I culdnt take it, my life was absolutely terrible and I had nofing left to live for. [MN: Yes, it is. Some people live more happier lives than you, Twila! So shut up and enjoy life the way it is!] Edword tried 2 calm down and hug me but I punched him away. [MN: Edward be like, "Here, have a hug." Then Twila's all like, "WHATTHEHELLAREYOUDOINGANYWAY?" and punches him anyway.]

"Please itll be ok." He pormised. [MN: Twila, please move on. I know there are lots of people who love you.] But I didnt believe it.  I just wanted 2 watch Da Ring nd overdosse with aspirin and pot. [MN: So you wanted to commit suicide while watching a horror movie, huh?
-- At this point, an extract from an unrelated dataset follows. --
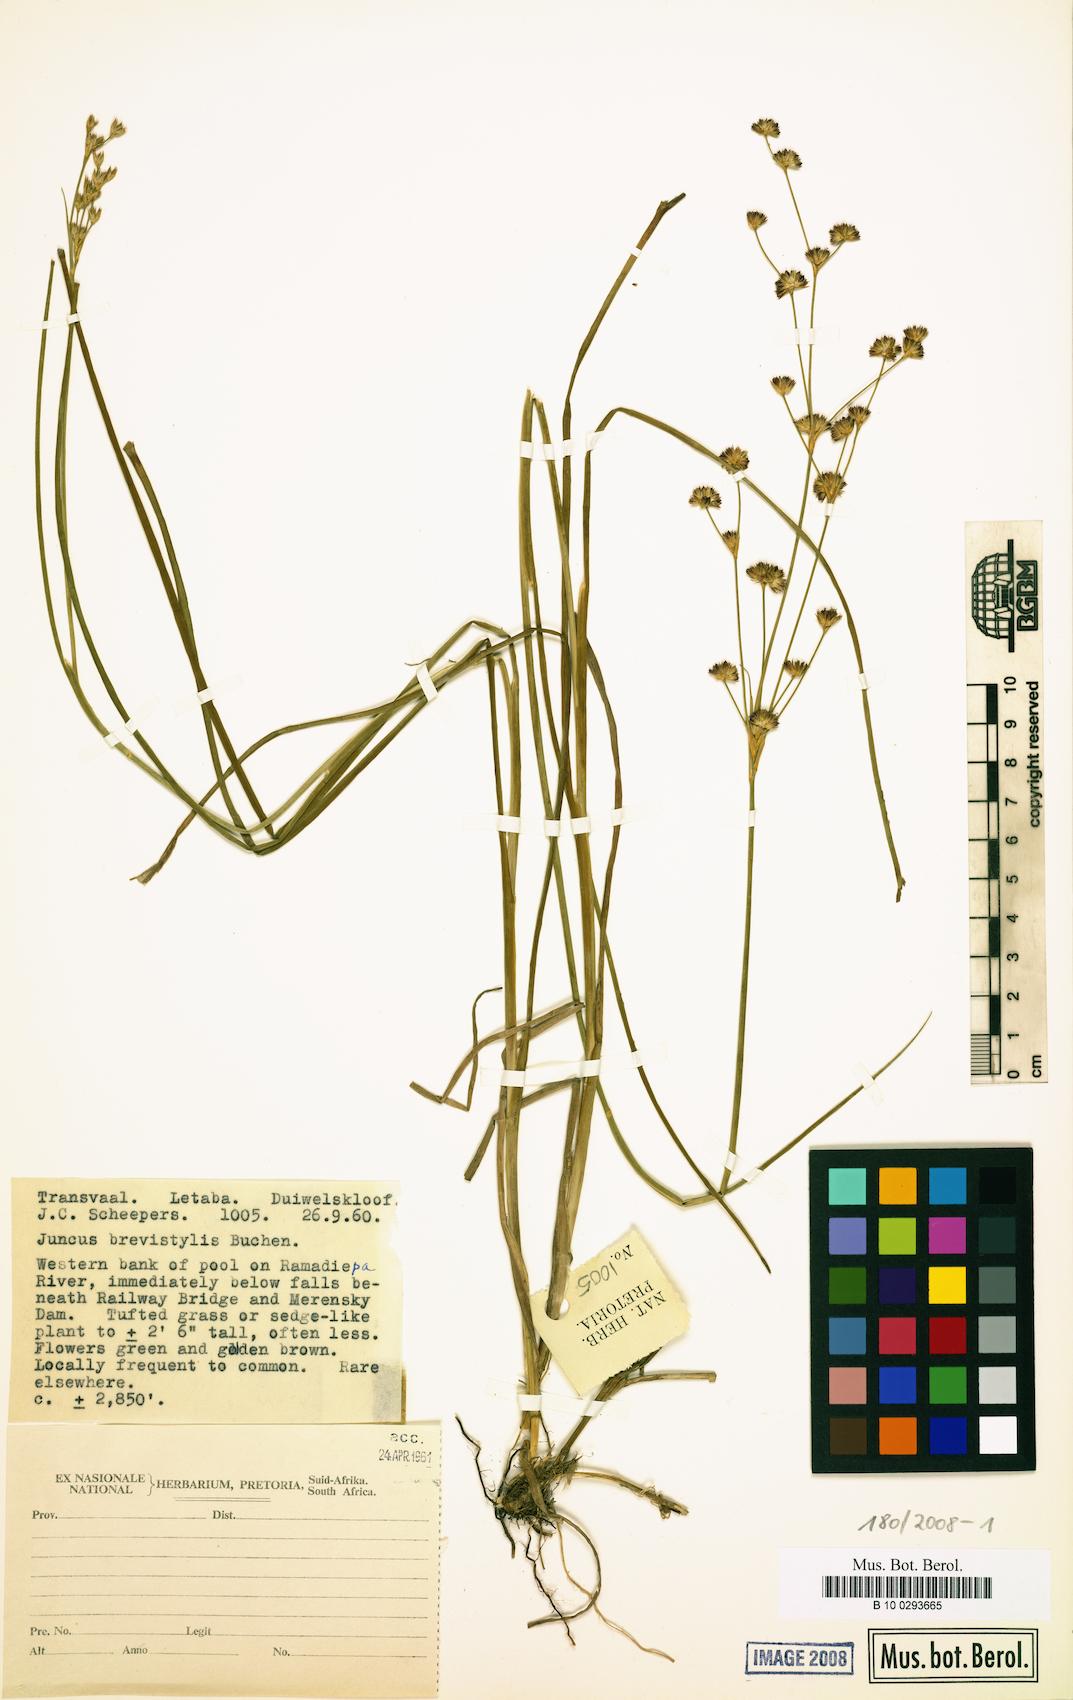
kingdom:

I bet you'll miss some of its remaining minutes, 'cause you're dead! Wait a sec, CAN AN OVERDOSE KILL A VAMPIRE?] So I storted to sing How Could This Happen 2 Me by smipple plan. [MN: The perfect song for this scene! Hit it!] Ed weeped and weeped (a/n if u dont luv sensiteve guyz den fukk off!) [MN: Sob, sob] nd I fell asleep having nitemares abot prepz and babiez. [MN: Good luck giving birth in front of those merciless preppy creatures!]

XXXXXXXXXXX END CHAPTER 5 XXXXXXXXXXXXXX [MN: IT'S ACTUALLY CHAPTER 6, SICKO!]

lol I BET U DINT EXPECT DAT WELL U WILL HAVE 2 WATE ND C WAT HAPPENZ. [MN: All right then. All's well that ends well. See you next chapter!]